I am still in the stages of getting used to the waters here; it's hard to adjust from writing on a pleather (yes, pleather) bound, "gold"-leaved paged journal with a cloth page-marker. Ah, well.
I'm glad it's senior year. All the crap that I had to go though in gradeschool and at home and the stress of highschool cuminating into stress-indused IBS hopefully will be over. I want more freedom. No, scratch that, I NEED more freedom. Being at home is literally making me sick. I have to take a whole bunch of pills just to keep me sane. Otherwise I spiral into self destruction. Now that I have a job I feel more independent and at least get a break from routine, but I hope that it in the end it won't cause more unwanted pressure. It's all I can not to give up when the end is a faint light at the end of a dark tunnel. And this isn't melodrama, this isn't angst, this isn't some attention-seeking ploy, and this isn't bullshit. I am a can of coke with the pressure of metaphorical carbon dioxide held inside, ready to explode. I am the runner in the heat of a race, trying to make it through to the finish line, stumbling and falling along the way, and not caring whether I'm first or last. I am a bundle of confliction all nicely wrapped into a human being but decaying on the inside.

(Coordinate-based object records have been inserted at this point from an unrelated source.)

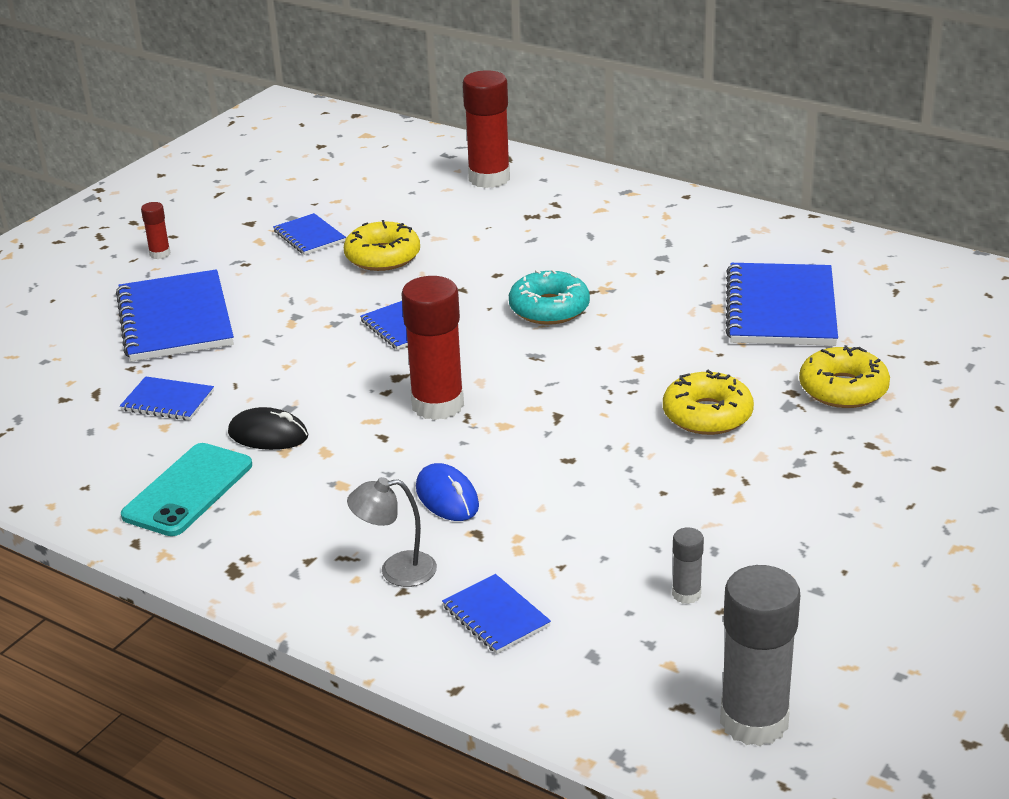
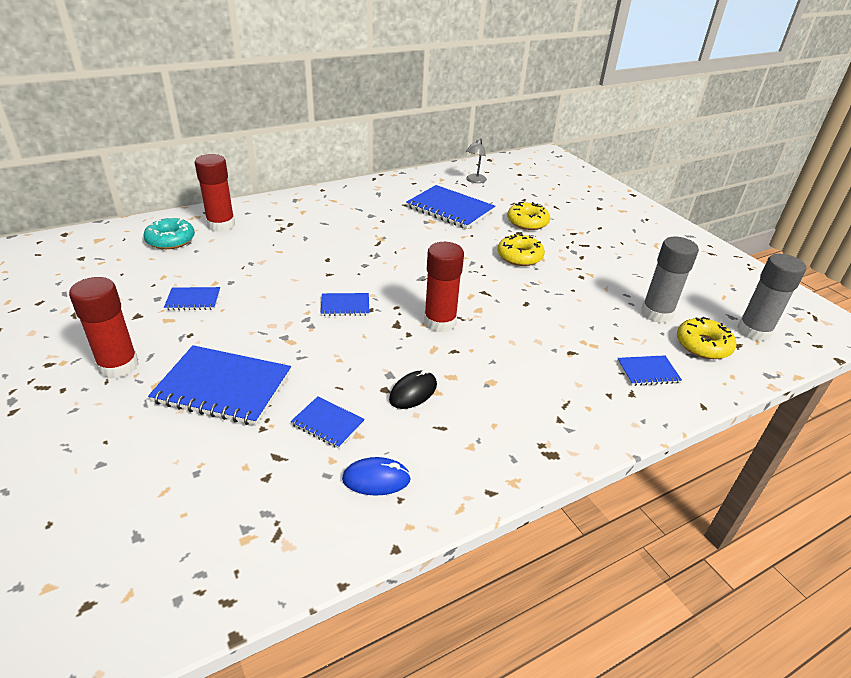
camera: 65 degrees left, 5 degrees up
blue notebook [120,376,214,420] -> blue notebook turned 75 degrees clockwise [291,396,365,449]
turquoise phone [121,443,252,536] -> none
red glue stick [141,202,170,259] -> red glue stick [69,277,139,379], size x2.14
yellow donut [344,220,420,271] -> yellow donut moved to [677,317,736,359]
grey lamp [347,477,437,587] -> grey lamp moved to [466,139,487,183]
blue mouse [416,463,479,521] -> blue mouse moved to [342,457,411,496]
turquoise donut [509,269,590,325] -> turquoise donut moved to [143,217,195,249]
grey glue stick [672,527,704,604] -> grey glue stick [641,237,699,323], size x2.14

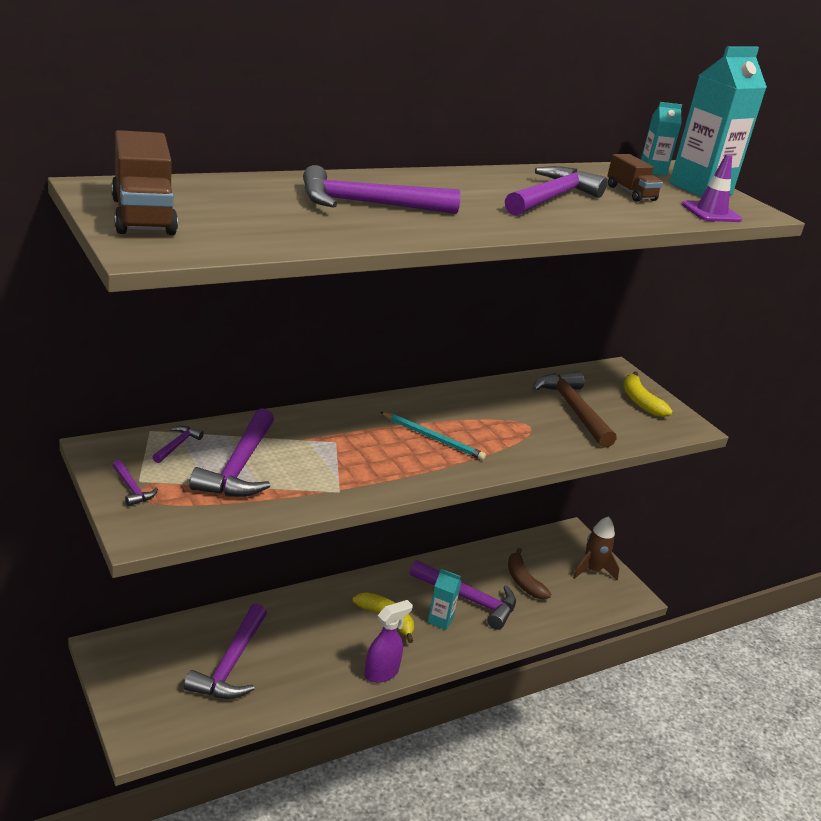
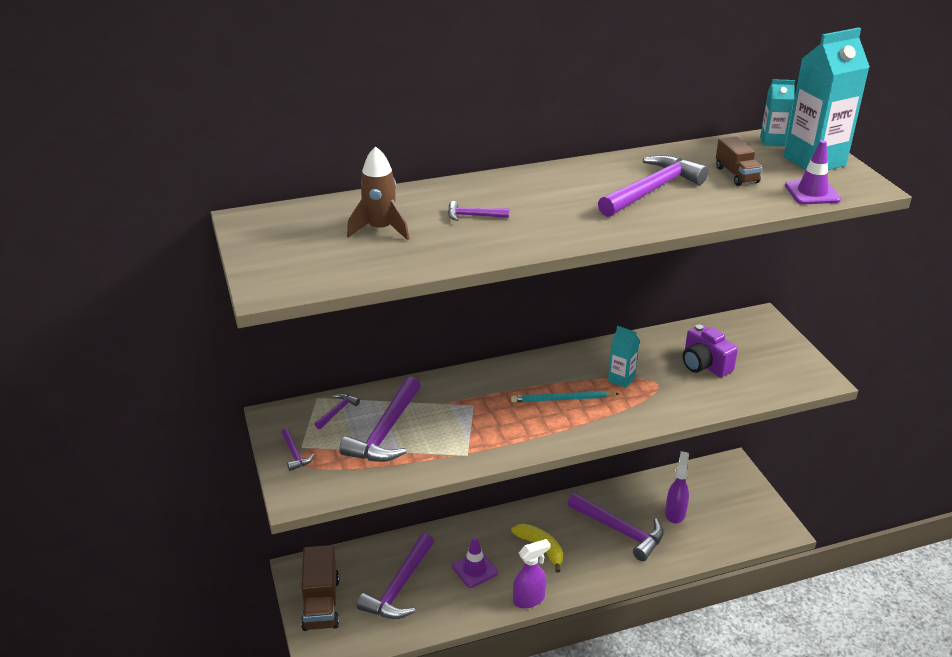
camera: 15 degrees right, 5 degrees up
brown truck [111,130,178,235] -> brown truck moved to [301,545,340,631]
purple hammer [303,165,460,214] -> purple hammer [448,201,509,221], size x0.45
turquoise pencil [380,412,486,460] -> turquoise pencil turned 135 degrees clockwise [511,391,619,402]
turquoise carton [428,569,461,630] -> turquoise carton moved to [608,326,640,388]
brown banana [508,548,551,599] -> purple spray bottle [665,451,689,524]
brown hammer [532,372,617,448] -> purple camera [683,324,738,377]
brown rocket [573,516,619,581] -> brown rocket moved to [347,146,409,240]
yellow banana [623,371,672,417] -> none
none -> purple traffic cone [452,536,498,588]

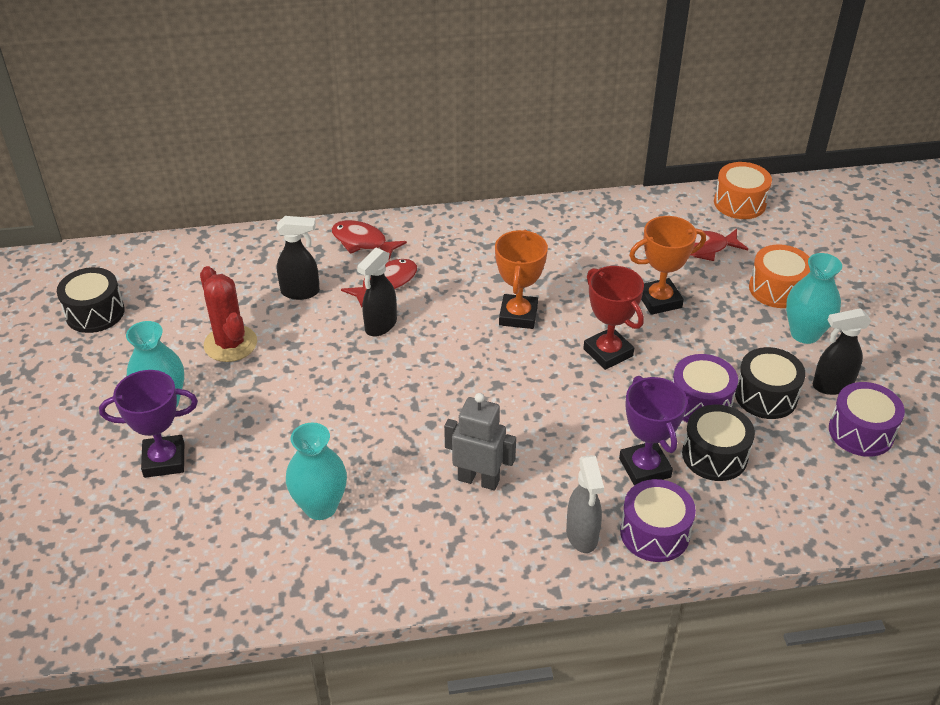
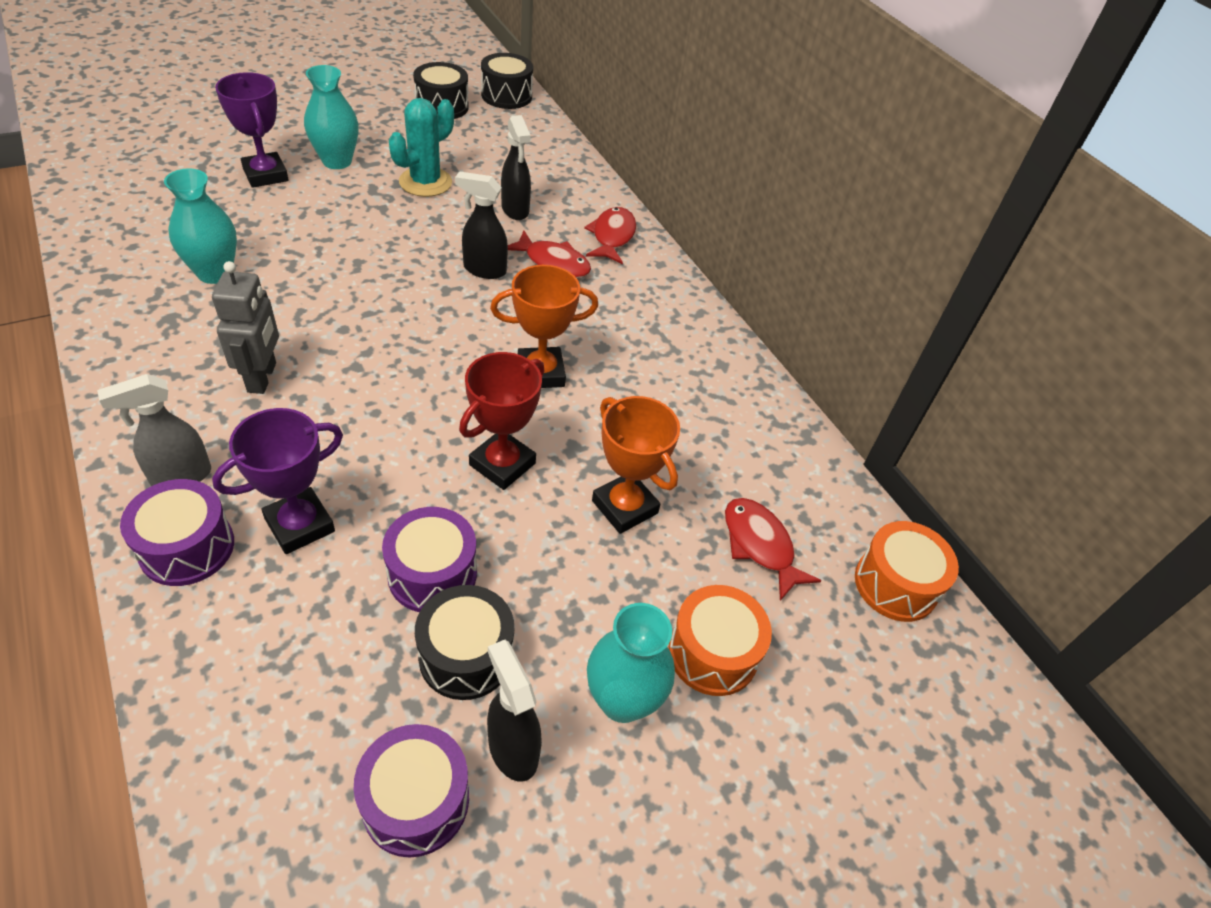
camera: 65 degrees right, 5 degrees up
red cactus [200,266,257,362] -> turquoise cactus [389,98,454,197]
black drum [682,405,755,481] -> black drum moved to [481,53,533,109]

I can't keep bashing my head against the wall and fighting against the current of everyday life, but a certain prideful arrogance exists inside of me that contradicts the bullet-biting soldier that I try to hide. It's like I want to try to change things and trying to "win" at life while also wanting just to get everything done and over with. But I can't ever just let things go. I am who I am because of who I was. And who I was is not the person I want to be, but I am. And I wonder why I can't move on; I can't even move.